How does the White House garden grow? Michelle Obama will tell readers in an as-yet untitled book, set for release in April 2012.

Crown announced Wednesday that it had signed a deal with the first lady to write about her experience tending to the garden on the South Lawn of the White House. The book will also help promote one of Mrs. Obama’s signature initiatives: promoting healthy eating.

“[W]e wanted to share the story with the rest of the nation and perhaps with the rest of the world, because we get so many questions about the garden,” Obama told the AP. “How did we do it? Why did we do it? How do I do this in my own home or community?”

Mrs. Obama spearheaded the planting of vegetables at the White House in March 2009. It was the first time a garden had been planted at the residence since Eleanor Roosevelt’s “Victory Garden” during World War II. Mrs. Obama’s garden was replanted for the third time this week. This year’s crop includes spinach, peas, lettuce and broccoli, with a few fruits like blueberries and raspberries, thrown into the mix.

The book will feature photos of the garden in different seasons and highlight other community gardens throughout the nation.

Mrs. Obama did not accept an advance for the book and all proceeds will be donated to charity. Crown also published President Obama’s two memoirs, “Dreams of My Father” and “The Audacity of Hope.”

While it’s the memoirs they write once they leave the White House that get the most attention, it’s become common for first ladies to write books while still living in the executive mansion.
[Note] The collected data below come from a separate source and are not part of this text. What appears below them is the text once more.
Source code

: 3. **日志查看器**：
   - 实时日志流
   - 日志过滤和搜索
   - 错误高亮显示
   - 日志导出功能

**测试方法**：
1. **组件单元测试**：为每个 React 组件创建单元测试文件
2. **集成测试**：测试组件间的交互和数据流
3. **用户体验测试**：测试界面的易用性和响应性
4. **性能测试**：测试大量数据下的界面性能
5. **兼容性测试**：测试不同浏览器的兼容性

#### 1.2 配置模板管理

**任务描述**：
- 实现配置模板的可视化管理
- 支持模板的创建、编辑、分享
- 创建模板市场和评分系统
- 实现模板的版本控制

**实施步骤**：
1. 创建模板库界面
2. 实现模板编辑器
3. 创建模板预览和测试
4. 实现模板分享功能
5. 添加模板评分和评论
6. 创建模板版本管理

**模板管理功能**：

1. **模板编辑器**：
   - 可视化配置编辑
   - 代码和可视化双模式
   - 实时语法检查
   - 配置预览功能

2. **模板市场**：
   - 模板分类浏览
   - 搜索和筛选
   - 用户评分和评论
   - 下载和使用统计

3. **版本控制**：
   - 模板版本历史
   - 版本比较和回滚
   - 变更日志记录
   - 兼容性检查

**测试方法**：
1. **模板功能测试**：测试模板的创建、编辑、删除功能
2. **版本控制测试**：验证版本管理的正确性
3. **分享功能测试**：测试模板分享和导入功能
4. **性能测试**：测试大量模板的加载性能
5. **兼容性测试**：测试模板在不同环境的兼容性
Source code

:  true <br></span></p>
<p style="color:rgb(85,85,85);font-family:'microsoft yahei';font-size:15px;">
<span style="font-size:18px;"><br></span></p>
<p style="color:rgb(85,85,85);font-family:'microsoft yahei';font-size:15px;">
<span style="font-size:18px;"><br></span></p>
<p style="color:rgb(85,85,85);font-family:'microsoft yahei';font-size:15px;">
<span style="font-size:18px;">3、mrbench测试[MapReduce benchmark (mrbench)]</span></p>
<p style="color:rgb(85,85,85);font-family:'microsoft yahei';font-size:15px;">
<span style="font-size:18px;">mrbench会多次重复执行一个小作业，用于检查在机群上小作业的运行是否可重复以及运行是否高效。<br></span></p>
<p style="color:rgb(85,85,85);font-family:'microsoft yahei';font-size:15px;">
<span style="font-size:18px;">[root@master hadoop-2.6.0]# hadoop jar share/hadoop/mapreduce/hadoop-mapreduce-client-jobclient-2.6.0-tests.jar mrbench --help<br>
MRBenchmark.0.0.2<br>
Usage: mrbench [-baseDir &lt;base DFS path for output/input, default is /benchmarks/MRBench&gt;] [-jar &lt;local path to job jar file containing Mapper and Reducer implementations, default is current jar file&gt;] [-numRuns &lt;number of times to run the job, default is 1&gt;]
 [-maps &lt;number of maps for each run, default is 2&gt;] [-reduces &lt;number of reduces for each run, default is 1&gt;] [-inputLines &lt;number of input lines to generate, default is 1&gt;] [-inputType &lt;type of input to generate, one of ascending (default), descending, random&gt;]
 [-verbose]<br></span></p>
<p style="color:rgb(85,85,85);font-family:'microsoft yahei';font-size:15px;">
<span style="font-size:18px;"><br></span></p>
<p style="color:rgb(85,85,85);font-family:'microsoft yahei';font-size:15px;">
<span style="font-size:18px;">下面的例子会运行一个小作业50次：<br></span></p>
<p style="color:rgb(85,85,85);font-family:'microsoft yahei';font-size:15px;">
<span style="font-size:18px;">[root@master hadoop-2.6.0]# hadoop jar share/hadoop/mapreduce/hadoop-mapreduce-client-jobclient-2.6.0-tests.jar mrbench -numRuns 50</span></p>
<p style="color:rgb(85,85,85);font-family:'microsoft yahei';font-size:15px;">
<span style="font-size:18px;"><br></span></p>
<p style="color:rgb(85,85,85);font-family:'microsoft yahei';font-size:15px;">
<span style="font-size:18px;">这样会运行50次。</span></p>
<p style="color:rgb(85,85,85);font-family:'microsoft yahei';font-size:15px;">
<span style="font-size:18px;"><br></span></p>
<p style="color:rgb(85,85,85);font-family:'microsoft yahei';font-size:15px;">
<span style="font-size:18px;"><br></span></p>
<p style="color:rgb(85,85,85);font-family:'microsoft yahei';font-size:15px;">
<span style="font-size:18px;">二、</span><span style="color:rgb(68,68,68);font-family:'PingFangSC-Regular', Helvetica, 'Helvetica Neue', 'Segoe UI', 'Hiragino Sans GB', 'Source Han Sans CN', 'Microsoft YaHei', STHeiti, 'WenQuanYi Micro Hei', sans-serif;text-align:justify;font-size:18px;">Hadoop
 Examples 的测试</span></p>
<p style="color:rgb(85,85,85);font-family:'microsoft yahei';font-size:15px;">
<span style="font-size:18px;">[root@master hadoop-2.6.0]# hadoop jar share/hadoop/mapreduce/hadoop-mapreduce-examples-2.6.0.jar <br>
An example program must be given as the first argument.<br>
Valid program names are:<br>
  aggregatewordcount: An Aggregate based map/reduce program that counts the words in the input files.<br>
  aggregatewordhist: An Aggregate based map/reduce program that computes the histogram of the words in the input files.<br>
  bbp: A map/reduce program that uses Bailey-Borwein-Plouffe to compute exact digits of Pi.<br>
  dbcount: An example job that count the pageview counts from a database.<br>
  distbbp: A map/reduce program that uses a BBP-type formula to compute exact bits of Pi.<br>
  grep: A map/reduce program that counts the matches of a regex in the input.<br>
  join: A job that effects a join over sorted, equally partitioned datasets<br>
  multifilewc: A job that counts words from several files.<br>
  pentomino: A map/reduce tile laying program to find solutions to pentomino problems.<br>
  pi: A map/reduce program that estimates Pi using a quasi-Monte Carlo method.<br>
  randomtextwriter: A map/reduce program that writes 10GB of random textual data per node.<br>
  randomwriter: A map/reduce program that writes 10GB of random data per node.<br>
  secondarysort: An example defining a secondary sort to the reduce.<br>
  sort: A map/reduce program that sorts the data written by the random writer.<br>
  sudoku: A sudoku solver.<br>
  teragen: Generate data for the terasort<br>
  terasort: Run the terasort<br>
For instance, “Millie’s Book,” by Barbara Bush, gave a behind-the-scenes look at the first Bush White House as told by the family springer spaniel. It spent 23 weeks on Publisher Weekly’s hardback bestseller list and proceeds went to a literacy fund. And, in 1996, Hillary Clinton wrote the bestselling book “It Takes A Village,” about the importance the community plays in raising children.